Exercise data:
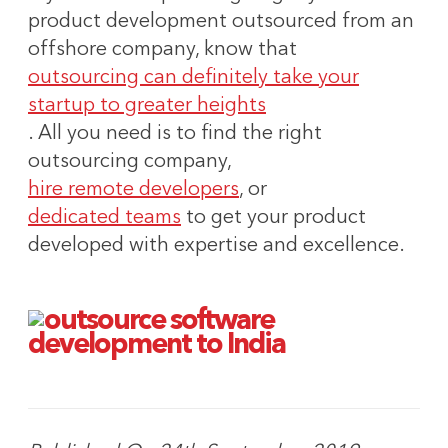
product development outsourced from an
offshore company, know that
outsourcing can definitely take your
startup to greater heights
. All you need is to find the right
outsourcing company,
hire remote developers
, or
dedicated teams
to get your product
developed with expertise and excellence.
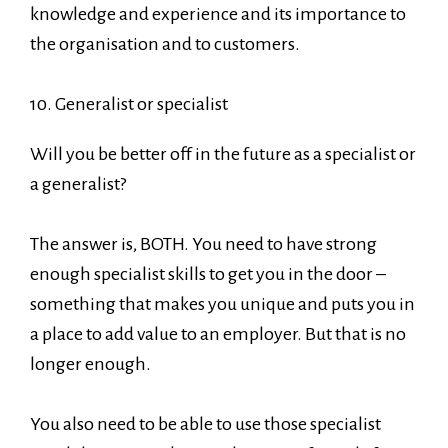
knowledge and experience and its importance to
the organisation and to customers.
10. Generalist or specialist
Will you be better off in the future as a specialist or
a generalist?
The answer is, BOTH. You need to have strong
enough specialist skills to get you in the door –
something that makes you unique and puts you in
a place to add value to an employer. But that is no
longer enough.
You also need to be able to use those specialist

Instruction: Could you output each line of text in the material above as a numbered list, skipping any blank lines and leaving the pictures out?

Exercise answer:
1. product development outsourced from an
2. offshore company, know that
3. outsourcing can definitely take your
4. startup to greater heights
5. . All you need is to find the right
6. outsourcing company,
7. hire remote developers
8. , or
9. dedicated teams
10. to get your product
11. developed with expertise and excellence.
12. knowledge and experience and its importance to
13. the organisation and to customers.
14. 10. Generalist or specialist
15. Will you be better off in the future as a specialist or
16. a generalist?
17. The answer is, BOTH. You need to have strong
18. enough specialist skills to get you in the door –
19. something that makes you unique and puts you in
20. a place to add value to an employer. But that is no
21. longer enough.
22. You also need to be able to use those specialist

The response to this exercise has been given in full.